:: Data supplied ::
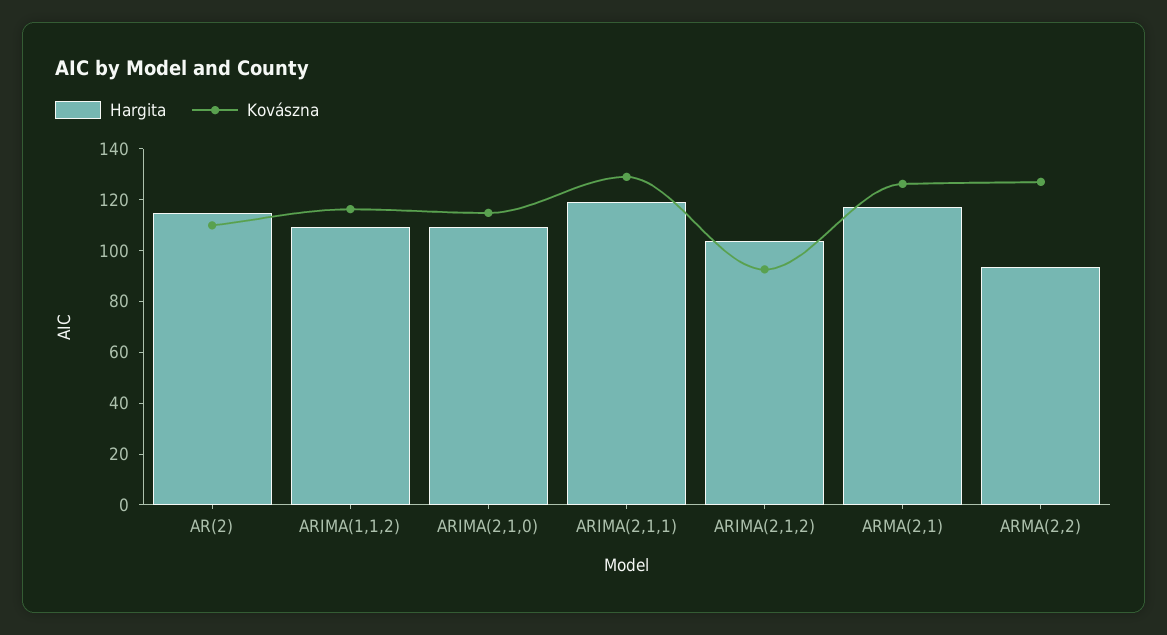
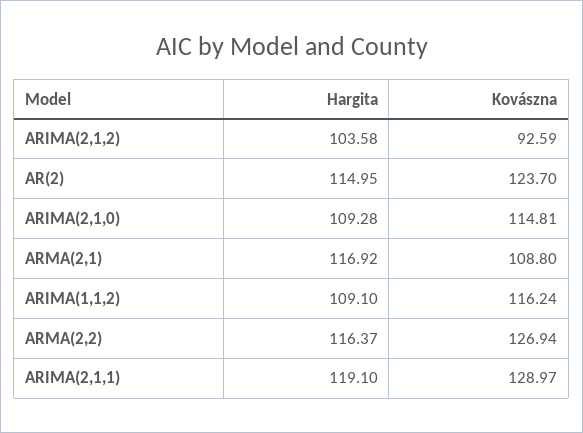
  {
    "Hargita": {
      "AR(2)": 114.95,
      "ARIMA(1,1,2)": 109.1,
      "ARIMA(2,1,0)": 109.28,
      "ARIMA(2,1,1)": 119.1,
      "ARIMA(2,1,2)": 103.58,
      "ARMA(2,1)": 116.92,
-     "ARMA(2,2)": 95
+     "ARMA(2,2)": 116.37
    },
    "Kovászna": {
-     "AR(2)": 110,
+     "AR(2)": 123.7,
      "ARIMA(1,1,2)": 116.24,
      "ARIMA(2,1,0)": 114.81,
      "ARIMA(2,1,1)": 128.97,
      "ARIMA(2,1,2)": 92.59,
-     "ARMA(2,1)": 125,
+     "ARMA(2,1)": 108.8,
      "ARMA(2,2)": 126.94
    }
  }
:::
:: Data supplied ::
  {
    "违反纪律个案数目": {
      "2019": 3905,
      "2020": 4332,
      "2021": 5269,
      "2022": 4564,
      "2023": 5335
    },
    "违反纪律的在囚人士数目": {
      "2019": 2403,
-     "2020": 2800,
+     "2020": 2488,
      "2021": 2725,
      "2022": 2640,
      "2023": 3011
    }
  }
:::
**Exercise:**
Only the lines containing the string "ARIMA" are needed; pull them out of the records.

**Your response:**
      "ARIMA(1,1,2)": 109.1,
      "ARIMA(2,1,0)": 109.28,
      "ARIMA(2,1,1)": 119.1,
      "ARIMA(2,1,2)": 103.58,
      "ARIMA(1,1,2)": 116.24,
      "ARIMA(2,1,0)": 114.81,
      "ARIMA(2,1,1)": 128.97,
      "ARIMA(2,1,2)": 92.59,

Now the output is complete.